Fanabend im Sechzehner: Carsten Rump, Jürgen Kramny, Samir Arabi und Sebastian Hille (v.li.) stellten sich den Anhängern. - © Christian Weische
Fanabend im Sechzehner: Carsten Rump, Jürgen Kramny, Samir Arabi und Sebastian Hille (v.li.) stellten sich den Anhängern. | © Christian Weische

Arminia Arminias neuer Trainer spricht klare Worte

Die sportliche Führung mit Jürgen Kramny, Carsten Rump, Sebastian Hille und Geschäftsführer Samir Arabi steht den Fans Rede und Antwort

Jörg Fritz

Bielefeld. Die sportlich unbefriedigende Situation beim Fußball-Zweitligisten Arminia Bielefeld bestimmte im „Sechzehner" der Schüco-Arena den ersten Fan- und Mitgliederabend in dieser Spielzeit, der von knapp 100 Anhängern des Klubs wahrgenommen wurde. Nur 11 Punkte nach 14 Meisterschaftsspielen und eine Tordifferenz von 15:25 sind die Gründe, dass die Arminen nur Relegationsrang 16 belegen. Die Furcht, auf einem Abstiegsplatz zu überwintern, ist daher durchaus begründet. Mit dem VfL Bochum, Eintracht Braunschweig (auswärts) und Dynamo Dresden stehen bis zu den Weihnachtsferien noch drei dicke Brocken auf dem Programm der Mannschaft des neuen Trainers Jürgen Kramny, der mit seinen Assistenten Carsten Rump und Sebastian Hille ebenso Rede und Antwort stand wie Sport-Geschäftsführer Samir Arabi.
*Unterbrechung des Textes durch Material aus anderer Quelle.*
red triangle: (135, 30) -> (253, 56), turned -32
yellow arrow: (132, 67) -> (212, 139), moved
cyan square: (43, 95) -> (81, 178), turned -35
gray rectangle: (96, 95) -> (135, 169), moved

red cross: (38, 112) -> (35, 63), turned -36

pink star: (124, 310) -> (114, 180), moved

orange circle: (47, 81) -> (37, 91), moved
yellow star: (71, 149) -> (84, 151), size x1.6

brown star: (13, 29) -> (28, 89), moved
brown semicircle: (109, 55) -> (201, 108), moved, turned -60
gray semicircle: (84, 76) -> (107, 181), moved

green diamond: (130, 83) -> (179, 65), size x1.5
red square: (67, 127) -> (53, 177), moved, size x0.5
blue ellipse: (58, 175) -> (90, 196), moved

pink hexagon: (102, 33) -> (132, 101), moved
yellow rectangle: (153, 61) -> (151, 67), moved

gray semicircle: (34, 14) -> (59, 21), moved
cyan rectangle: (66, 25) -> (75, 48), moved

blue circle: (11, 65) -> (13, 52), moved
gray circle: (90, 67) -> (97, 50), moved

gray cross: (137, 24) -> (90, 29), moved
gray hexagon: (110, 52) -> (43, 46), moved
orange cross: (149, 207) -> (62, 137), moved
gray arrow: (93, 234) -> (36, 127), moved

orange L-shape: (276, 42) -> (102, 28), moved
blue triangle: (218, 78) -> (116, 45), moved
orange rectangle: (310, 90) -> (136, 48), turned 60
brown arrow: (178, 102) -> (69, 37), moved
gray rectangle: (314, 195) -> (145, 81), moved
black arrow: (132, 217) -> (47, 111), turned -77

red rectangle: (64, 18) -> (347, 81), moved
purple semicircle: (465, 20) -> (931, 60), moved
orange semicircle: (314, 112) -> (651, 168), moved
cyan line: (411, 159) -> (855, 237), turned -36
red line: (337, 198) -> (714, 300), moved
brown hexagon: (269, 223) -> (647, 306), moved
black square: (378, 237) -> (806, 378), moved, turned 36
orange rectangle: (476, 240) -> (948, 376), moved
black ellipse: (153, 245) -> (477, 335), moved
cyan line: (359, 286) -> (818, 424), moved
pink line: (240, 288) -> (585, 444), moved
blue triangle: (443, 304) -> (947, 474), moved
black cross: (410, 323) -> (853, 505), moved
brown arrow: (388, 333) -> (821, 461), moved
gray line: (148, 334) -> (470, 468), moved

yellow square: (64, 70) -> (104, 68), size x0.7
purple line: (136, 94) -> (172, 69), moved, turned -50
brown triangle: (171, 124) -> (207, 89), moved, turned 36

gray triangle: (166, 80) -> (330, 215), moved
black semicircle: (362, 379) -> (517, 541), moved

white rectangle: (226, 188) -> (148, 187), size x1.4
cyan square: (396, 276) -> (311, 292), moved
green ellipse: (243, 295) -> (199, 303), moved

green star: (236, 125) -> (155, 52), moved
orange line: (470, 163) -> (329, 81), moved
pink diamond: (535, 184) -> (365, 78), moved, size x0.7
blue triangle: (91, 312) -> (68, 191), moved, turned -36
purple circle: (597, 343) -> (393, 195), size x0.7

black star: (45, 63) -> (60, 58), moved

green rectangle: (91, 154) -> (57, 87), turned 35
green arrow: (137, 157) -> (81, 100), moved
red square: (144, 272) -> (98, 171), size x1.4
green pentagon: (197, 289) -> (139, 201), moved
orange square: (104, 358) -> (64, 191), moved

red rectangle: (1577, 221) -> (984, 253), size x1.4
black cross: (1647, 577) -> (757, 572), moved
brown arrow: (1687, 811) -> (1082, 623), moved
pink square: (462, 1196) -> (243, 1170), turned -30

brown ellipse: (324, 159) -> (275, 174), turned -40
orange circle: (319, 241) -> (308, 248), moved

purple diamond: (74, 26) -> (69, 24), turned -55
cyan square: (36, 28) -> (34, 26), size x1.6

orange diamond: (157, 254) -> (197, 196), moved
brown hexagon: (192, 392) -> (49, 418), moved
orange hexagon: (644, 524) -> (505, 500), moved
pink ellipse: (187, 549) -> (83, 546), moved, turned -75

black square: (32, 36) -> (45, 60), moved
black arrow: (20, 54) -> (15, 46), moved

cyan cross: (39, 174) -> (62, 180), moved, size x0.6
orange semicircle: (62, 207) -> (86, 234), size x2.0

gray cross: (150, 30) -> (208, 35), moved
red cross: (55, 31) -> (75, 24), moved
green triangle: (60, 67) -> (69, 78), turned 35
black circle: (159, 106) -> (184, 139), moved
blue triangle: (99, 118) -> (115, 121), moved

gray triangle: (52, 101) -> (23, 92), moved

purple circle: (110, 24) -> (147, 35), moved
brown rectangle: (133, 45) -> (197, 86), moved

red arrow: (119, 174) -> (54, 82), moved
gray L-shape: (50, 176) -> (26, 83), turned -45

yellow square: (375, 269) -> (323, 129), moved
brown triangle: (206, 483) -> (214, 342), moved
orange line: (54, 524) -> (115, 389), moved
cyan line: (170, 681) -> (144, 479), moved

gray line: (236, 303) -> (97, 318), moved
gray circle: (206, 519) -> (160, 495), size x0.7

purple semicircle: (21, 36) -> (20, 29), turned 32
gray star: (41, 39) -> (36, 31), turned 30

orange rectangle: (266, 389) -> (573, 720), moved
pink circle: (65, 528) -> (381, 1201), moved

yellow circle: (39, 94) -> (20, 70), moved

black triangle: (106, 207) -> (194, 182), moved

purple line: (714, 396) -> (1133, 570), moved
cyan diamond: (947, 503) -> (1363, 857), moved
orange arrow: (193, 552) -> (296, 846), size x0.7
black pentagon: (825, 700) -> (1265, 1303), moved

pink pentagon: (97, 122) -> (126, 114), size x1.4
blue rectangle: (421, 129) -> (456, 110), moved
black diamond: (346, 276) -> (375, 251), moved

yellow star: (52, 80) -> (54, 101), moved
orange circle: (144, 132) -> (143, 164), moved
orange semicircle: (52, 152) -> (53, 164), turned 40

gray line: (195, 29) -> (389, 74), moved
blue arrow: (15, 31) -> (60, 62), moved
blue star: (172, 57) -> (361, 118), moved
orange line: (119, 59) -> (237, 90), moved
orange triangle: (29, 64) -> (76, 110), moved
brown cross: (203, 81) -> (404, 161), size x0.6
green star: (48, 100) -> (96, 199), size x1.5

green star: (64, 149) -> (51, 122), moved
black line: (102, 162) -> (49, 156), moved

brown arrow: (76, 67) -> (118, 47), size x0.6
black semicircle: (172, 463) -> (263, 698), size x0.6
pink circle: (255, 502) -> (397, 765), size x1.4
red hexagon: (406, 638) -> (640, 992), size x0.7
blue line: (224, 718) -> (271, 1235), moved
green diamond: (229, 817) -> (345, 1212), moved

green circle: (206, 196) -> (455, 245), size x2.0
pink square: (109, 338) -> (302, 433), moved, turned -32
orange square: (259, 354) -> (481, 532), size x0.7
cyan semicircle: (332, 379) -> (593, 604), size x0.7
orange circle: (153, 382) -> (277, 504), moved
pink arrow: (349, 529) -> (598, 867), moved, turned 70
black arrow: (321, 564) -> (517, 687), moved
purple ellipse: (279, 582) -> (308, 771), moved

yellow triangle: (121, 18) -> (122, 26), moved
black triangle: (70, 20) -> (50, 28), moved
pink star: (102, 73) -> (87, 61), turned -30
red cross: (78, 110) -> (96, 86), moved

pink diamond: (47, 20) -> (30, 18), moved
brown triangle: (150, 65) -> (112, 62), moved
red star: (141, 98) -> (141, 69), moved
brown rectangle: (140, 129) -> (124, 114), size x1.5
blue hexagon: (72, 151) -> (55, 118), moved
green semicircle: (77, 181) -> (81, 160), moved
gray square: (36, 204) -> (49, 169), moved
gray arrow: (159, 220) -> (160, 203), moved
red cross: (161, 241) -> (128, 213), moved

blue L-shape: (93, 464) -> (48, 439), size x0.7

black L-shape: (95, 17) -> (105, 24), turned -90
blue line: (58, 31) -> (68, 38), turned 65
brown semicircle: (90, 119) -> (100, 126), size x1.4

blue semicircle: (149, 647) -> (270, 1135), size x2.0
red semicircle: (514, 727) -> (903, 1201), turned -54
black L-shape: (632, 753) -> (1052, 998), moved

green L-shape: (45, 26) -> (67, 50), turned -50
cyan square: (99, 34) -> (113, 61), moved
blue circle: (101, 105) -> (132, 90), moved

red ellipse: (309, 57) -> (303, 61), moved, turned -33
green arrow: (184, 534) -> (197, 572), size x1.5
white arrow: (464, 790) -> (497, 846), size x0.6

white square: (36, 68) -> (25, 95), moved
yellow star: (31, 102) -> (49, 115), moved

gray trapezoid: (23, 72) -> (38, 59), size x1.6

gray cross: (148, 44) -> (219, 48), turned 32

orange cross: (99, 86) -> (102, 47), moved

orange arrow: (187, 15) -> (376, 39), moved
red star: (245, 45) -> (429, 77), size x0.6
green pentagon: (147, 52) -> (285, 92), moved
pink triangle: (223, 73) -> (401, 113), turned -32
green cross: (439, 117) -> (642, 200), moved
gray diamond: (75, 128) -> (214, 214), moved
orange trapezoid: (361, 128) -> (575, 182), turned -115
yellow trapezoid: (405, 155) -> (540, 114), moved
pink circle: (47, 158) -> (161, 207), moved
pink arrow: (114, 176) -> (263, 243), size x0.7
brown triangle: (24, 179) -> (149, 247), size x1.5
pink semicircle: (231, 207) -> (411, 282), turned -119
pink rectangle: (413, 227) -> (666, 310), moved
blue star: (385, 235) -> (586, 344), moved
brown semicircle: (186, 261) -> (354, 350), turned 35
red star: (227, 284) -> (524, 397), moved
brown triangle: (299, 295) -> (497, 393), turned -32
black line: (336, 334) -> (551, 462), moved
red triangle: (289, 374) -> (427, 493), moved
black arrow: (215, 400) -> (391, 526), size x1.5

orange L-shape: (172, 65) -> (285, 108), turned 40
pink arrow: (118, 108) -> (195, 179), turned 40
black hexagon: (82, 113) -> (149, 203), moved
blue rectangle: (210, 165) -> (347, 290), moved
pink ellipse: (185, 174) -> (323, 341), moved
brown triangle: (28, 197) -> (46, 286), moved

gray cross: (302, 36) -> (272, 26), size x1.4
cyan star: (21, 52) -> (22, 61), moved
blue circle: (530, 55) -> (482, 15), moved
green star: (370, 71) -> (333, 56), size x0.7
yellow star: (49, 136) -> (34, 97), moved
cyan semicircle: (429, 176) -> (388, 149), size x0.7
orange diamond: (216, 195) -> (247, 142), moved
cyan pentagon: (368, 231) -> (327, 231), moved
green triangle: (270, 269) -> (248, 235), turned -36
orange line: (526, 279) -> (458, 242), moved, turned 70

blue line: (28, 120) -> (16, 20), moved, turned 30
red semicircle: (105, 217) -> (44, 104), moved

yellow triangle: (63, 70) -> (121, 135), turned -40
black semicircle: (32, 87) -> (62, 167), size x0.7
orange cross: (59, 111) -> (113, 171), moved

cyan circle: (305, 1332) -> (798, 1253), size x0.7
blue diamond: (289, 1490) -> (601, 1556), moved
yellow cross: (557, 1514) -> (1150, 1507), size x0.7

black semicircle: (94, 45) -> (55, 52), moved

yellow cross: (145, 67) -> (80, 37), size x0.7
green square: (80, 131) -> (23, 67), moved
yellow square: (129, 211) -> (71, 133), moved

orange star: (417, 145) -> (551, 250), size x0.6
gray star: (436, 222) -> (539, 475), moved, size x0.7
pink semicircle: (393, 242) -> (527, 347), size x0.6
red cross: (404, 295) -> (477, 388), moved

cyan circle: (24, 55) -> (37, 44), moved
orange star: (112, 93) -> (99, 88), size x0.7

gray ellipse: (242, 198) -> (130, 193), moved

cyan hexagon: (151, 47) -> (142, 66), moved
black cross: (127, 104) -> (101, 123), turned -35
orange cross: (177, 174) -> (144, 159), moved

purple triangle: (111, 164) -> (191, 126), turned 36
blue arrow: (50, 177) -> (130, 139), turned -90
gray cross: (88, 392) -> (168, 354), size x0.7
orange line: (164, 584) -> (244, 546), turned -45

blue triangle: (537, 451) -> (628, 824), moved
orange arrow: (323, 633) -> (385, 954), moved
Rückblick auf 2015 Den Ernst der aktuellen Situation verdeutlicht ein Blick zurück auf den November 2015. Am 14. Spieltag der Saison 2015/16 nahm der DSC mit 16 Punkten und einer ausgeglichenen Tordifferenz von 12:12 einen gesicherten Platz 13 ein. Auffallend damals: In sechs Heimspielen war Arminia sieglos geblieben (fünf Remis, eine Niederlage), erzielte nur zwei Tore, kassierte aber auch nur vier Gegentreffer. Die Stärke der Truppe des damaligen Trainers Norbert Meier lag mit zwei Siegen, fünf Unentschieden und einer Niederlage (10:8 Tore) in den Auswärtsspielen. In der laufenden Saison ist eine entgegengesetzte Entwicklung sichtbar. Auf der Alm teilweise hui, auswärts pfui – Arminias Sportgeschäftsführer Samir Arabi begründete die derzeit unbefriedigende Situation mit dem ersten Saisonteil. „Die Ausbeute aus den ersten zehn Spielen war nicht in Ordnung", lautete sein Kritikpunkt. Der neue Trainer Jürgen Kramny, der ein klares Bekenntnis für Torhüter Wolfgang Hesl abgab, glaubt an seine Mannschaft. „Nach den letzten Spielen darf man mit der Punkteausbeute zufrieden sein", meinte der neue Trainer. „Kurzfristig brauchen wir jetzt jedes Ergebnis, um den Sprung ins untere Mittelfeld zu schaffen. Deshalb ist die Partie am Sonntag gegen den VfL Bochum von besonderer Bedeutung für uns." Sollte weiterhin alles nach Plan laufen, so Kramny, „könnte eine ähnliche Platzierung wie in der vergangenen Saison herausspringen." Voraussetzung dafür ist eine kämpferische Einstellung. Jürgen Kramny: „Manchmal muss man in einer Notsituation wie in der Schlussphase in Fürth auch eine Karte in Kauf nehmen. Punkte sind wichtiger." Beifall für diese klaren Worte.